**Aufgabe**
Schreib aus dem Text über Putins Besuch in Peking den Teil ab, der mit den Worten „Putins Visite wurde“ anfängt und mit „allem als Juniorpartner.“ aufhört, und ersetze darin „Kremlchef“ durch „russische Präsident“.

Nur eine Woche nach dem dreitägigen Besuch von US-Präsident Donald Trump hat der chinesische Staats- und Parteichef Xi Jinping auch seinen russischen Amtskollegen Wladimir Putin mit rotem Teppich, militärischen Ehren und winkenden Kindern empfangen. Das Zeremoniell vor der Großen Halle des Volkes wirkte vom Ablauf her nahezu deckungsgleich – die politische Botschaft war es nicht.

Gerade in China sind protokollarische Details keine Nebensache, sondern Chiffren für Rang, Nähe und strategische Bedeutung. Für Trump wurde 2017 eigens die Verbotene Stadt abgesperrt. Xi führte den US-Präsidenten persönlich durch die kaiserliche Anlage. Als der britische Premier Keir Starmer im Januar nach Peking kam, fiel der Kontrast deutlich aus: Starmer wurde zwar von Xi empfangen, besuchte die Verbotene Stadt anschließend aber mit einem regulären Führer, während die Anlage für die Öffentlichkeit geöffnet blieb.

Putins Visite wurde auf einen einzigen Tag verkürzt und erst nach dem amerikanischen Besuch angesetzt. Zwar reiste der Kremlchef mit einer ähnlich hochrangigen Delegation an wie zuvor Trump, doch konkrete Ergebnisse blieben aus – vor allem bei jenen Punkten, die für Moskau zentral sind. Greifbare Fortschritte gab es hingegen dort, wo Peking eigene Interessen verfolgt. Während die Begegnung mit Trump ein Gipfel zweier Großmächte war, der Streitfragen wie Taiwan und Zölle ungelöst ließ, erschien Putin vor allem als Juniorpartner.

**Datenauszüge**
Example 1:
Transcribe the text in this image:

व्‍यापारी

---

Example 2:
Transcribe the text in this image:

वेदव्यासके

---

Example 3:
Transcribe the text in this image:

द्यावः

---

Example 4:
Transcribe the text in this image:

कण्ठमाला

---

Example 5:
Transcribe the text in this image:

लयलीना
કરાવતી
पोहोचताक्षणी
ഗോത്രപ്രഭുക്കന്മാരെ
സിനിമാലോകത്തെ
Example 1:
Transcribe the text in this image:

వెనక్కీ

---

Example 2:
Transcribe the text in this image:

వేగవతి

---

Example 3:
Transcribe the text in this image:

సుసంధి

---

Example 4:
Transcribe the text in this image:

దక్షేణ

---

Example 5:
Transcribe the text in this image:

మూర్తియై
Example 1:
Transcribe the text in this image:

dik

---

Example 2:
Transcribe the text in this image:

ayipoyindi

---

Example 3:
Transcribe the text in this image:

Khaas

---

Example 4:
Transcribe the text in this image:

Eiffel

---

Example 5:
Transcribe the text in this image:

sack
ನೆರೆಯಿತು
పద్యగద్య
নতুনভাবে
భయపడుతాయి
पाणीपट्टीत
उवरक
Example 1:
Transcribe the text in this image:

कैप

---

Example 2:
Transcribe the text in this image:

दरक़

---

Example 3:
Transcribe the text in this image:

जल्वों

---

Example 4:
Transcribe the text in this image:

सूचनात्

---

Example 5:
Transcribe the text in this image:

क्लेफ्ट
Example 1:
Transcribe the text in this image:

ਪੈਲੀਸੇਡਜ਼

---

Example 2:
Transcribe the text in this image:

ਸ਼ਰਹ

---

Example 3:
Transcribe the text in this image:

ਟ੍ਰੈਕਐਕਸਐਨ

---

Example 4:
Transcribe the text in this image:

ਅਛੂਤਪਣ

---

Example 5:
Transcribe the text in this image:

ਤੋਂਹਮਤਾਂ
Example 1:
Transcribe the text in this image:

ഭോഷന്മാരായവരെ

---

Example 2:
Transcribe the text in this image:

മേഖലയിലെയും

**Lösung**
Putins Visite wurde auf einen einzigen Tag verkürzt und erst nach dem amerikanischen Besuch angesetzt. Zwar reiste der russische Präsident mit einer ähnlich hochrangigen Delegation an wie zuvor Trump, doch konkrete Ergebnisse blieben aus – vor allem bei jenen Punkten, die für Moskau zentral sind. Greifbare Fortschritte gab es hingegen dort, wo Peking eigene Interessen verfolgt. Während die Begegnung mit Trump ein Gipfel zweier Großmächte war, der Streitfragen wie Taiwan und Zölle ungelöst ließ, erschien Putin vor allem als Juniorpartner.